By the time Smuda had decided that Szczesny was ready to be plucked from the Under-21 side for good, it was hard to see where Tyton would fit into the Biale-Orly squad. But while Szczesny was quickly establishing himself as the country's No.1, the summer of 2011 saw a couple of transfer dealings (and one non-transfer) have a knock-on effect in the race to become his deputy.
With Fabianski unable to engineer a move away from Arsenal, many felt that his spot as second choice was beginning to come under pressure. After being named as the second-best goalkeeper in the Eredivisie for the 2010/11 season, Tyton earned a loan move to PSV Eindhoven where Andreas Isaksson was struggling with injuries. Meanwhile, Sandomierski had also impressed in the Ekstraklasa, and soon packed his bags for then-Belgian champions Genk. However the transfers only managed to prove fruitful for one of them.
While the younger Sandomierski was struggling to break into the Genk fold, Tyton quickly established himself at the Philips Stadion and even after serious concussion during a September league game against Ajax, he quickly recovered and reclaimed his place in the starting lineup before the calendar year was out.
And despite Sandomierski finding a route back to Jagiellonia during the winter, it came too late. When Smuda announced his initial 26-man squad for Euro 2012, it was the in-form Tyton who was there - some even suggesting that he was the second choice ahead of Fabianski.
If there was any confusion before the competition over which order the keepers would be called upon, it was soon to be erased. A recurrence of Fabianski's shoulder injury ruled him out of the competition; and with Sandomierski's late arrival into the squad, Tyton was practically handed the No.2 spot on a plate.
Many Polish fans believe that, despite his great season in Eindhoven, Tyton should still be fifth choice behind Boruc, Kuszczak, Szczesny and Fabianski, and it is only coach Smuda's stubbornness and refusal to pick the former two that gives him his place in the squad.

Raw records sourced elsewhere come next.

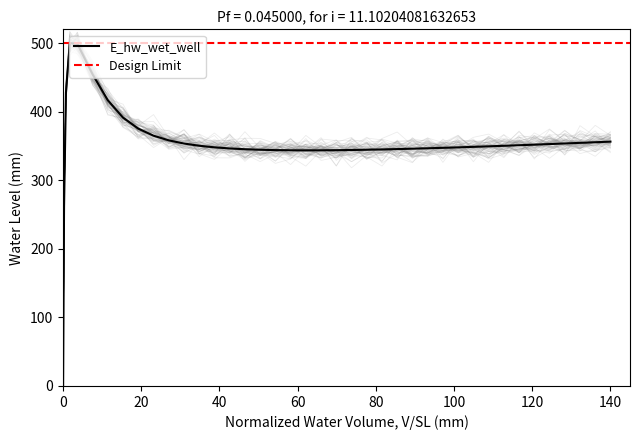

What is the maximum value for E_hw_wet_well?

500.0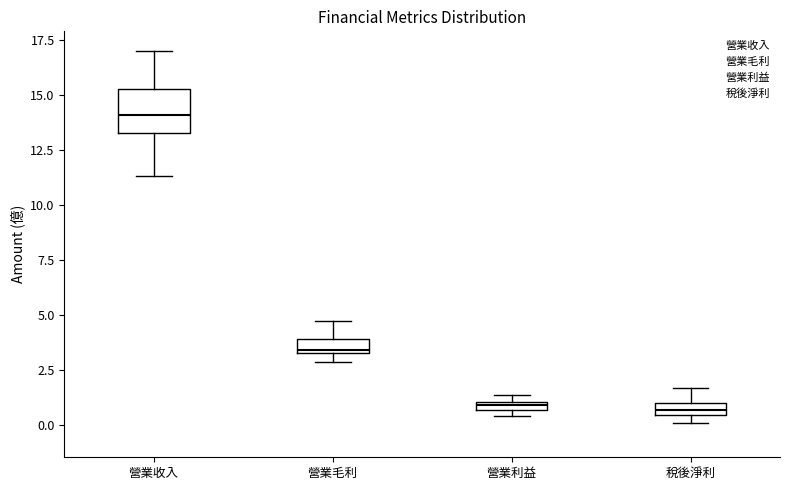

Which box is the tallest, from its lower edge to its upper edge?

營業收入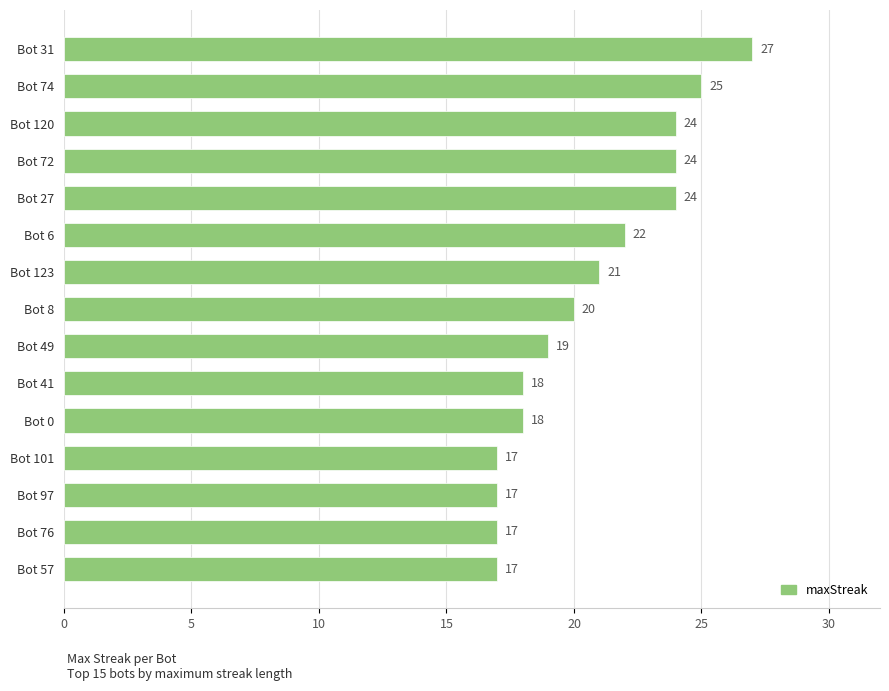

Is it true that the value at Bot 72 is 39?

False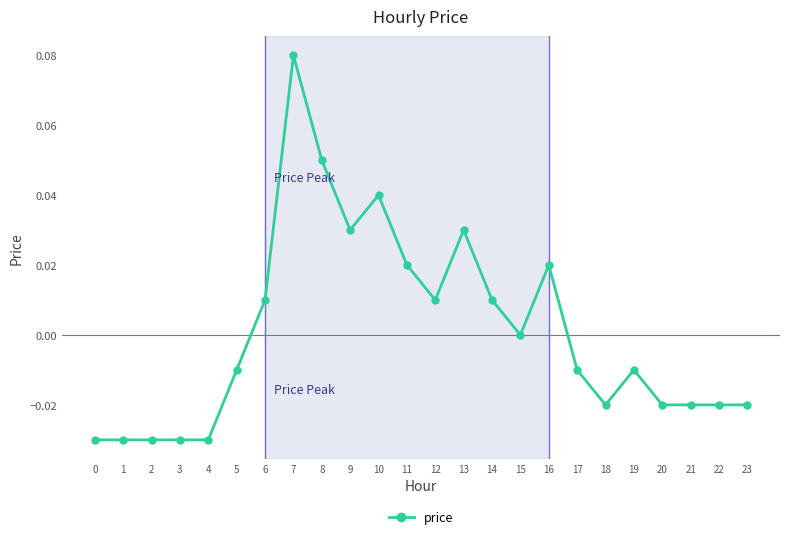

How many categories are shown in the chart?

24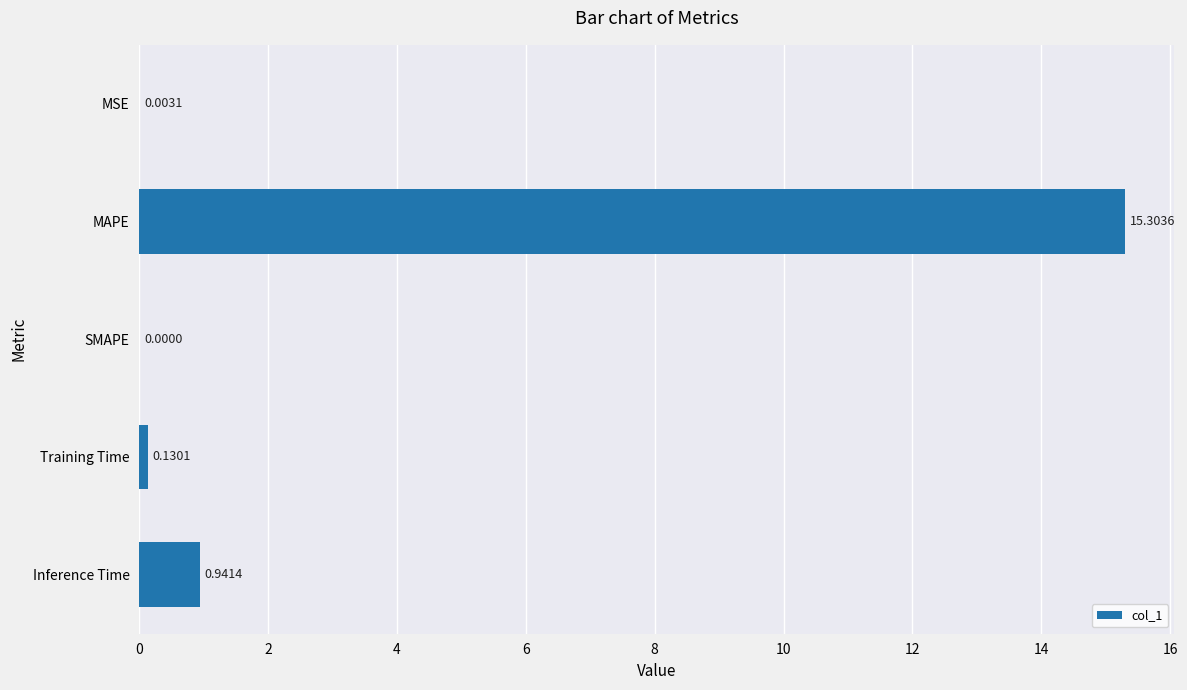

What is the sum of all values?

16.4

With goalkeeping coach Jacek Zielinski's pre-tournament claim that he is "just as good as Szczesny" and his newly-found hero status backing him up, Tyton will go into the game against Russia knowing that another good performance will give his boss a massive selection headache going into the final group game against Czech Republic.
Although he may have a long way to go before he sees his name mentioned alongside such Polish goalkeeping greats as Jan Tomaszewski and Jerzy Dudek, Tyton's penalty save has already written him into the history books as the first substitute 'keeper ever to save a penalty at a European Championship game.
If he can continue his form against the Russias and if called-upon the Czechs, we could well have a new Polish star being born.